Its quite mid to bad fruity milk tea with pudding at the bottom
There's a savory crepe place I stopped going to like 80 cents would get you a fully loaded crepe, but it only came with bobba, and I didnt have the language skills to ask for no tea.
Tbh I'm not even sure what bubble tea is. Bubbles, yep. Tea, yep. Tea with bubbles? Have you put washing up liquid in it? Why is it bubbly?
The "bubbles" refers to the little edible tapioca balls at the bottom.
The name started as "bo ba", the Chinese name for the tapioca pearls, and the west turned it into "bubble". No idea what the original Chinese means, could just be bubble.
It's often a sweeter milk tea (though pretty much anything goes these days)
It's basically a premium milkshake and/or slushie coffee/tea. The two questions you should ask are what kind of fruit do you want and how much caffeine should come with it.
Just pick the one that looks like it has the flavors you enjoy, then that's usually it, unless there is an option to pick sugar / ice amounts. In Berlin they also let you pick what "bubbles" you wanted : you had the classic boba with some flavour inside them, but also chunks of jelly, or what I guess was tapioca pearls (more chunky, no juice inside).
Or you do like I always did in China : point to the one that looks best and hope for the best :)
So... What are the bubbles then?
hookah
It's like the first time in any restaurant or food place where you're not familiar with the food:
Ask the server what they recommend.
Then say okay
I like to narrow it down to 2 choices and ask which they prefer
They always recommend something that's quick and easy to make and makes the restaurant more money, there's no way for a server to know what you would like, do your own research in advance before ordering somewhere it takes 10 Mins at most
somebody blows bubbles into the tea with a pipette, that is the serbian way.
Its not bubble tea unless it has Serb spit in it.

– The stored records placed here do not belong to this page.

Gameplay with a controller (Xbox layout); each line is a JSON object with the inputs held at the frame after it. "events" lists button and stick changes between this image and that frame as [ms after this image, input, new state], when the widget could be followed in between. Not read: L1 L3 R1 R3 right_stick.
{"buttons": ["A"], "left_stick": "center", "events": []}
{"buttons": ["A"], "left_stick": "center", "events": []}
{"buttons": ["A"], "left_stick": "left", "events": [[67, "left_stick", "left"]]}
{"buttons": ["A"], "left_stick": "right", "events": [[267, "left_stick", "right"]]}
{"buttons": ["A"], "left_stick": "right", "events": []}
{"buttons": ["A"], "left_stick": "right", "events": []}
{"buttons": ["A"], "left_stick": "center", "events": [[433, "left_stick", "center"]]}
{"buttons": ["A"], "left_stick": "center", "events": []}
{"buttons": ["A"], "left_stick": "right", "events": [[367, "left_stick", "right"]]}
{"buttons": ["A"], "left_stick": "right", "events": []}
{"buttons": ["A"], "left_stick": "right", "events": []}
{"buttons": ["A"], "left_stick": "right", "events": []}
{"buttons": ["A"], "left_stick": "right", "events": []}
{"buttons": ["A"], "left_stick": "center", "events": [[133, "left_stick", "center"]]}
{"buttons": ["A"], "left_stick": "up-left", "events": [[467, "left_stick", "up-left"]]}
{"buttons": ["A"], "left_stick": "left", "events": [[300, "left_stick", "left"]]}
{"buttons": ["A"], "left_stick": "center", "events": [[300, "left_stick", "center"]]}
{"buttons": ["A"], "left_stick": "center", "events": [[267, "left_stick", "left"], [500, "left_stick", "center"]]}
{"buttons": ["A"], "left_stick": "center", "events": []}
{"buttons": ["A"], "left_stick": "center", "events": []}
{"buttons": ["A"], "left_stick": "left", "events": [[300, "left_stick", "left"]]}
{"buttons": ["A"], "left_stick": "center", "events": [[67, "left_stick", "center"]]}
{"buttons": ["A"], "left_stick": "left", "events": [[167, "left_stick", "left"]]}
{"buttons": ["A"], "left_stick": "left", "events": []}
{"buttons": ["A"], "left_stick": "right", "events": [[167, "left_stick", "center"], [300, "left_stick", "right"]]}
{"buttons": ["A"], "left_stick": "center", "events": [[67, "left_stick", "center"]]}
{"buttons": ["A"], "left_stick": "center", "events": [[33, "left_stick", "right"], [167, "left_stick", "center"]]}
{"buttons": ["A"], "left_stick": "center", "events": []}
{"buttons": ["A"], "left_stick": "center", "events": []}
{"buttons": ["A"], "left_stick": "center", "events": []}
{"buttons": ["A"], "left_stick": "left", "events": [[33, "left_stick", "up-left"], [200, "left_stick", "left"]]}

Tbf they'll do that to the food or drinks regardless of what you order
God there really is something wrong with Serbia, thank god they don't have an empire
Instructions unclear; do not use bubble soap mix
Not aware of "Serbian bubble tea" but after looking up the place in the Google maps, it has Shiba Inu logo, a neon sign that reads "Made in Thailand", and a general poppy Asian milk tea shop vibe. The frappes and milk tea don'tlook bad but yeah, misleading image.
Lol.
Italians can suck my short toe. They didn't even come up with the pizza, it was italian heritage immigrants. Same thing for people who complain about deep dish pizza (which is really just a weird lasagna/casserole) not being pizza.
Which ‘Italian heritage immigrants’? Are you saying pizza is an American invention?
Italians should be more like the Japanese and embrace change and just appropriate those fusion dishes and pretend like they invented it. Like if the Japanese were like Italians salmon sushi would have never become a Japanese dish. Before Norwegian salmon farmers came to Japan to convince Japanese chefs to sell raw salmon in the 80’s, salmon sushi didn’t exist since wild salmon often contains parasites. If the Japanese were like Italians they would have scoffed at the idea to sell and eat salmon sushi.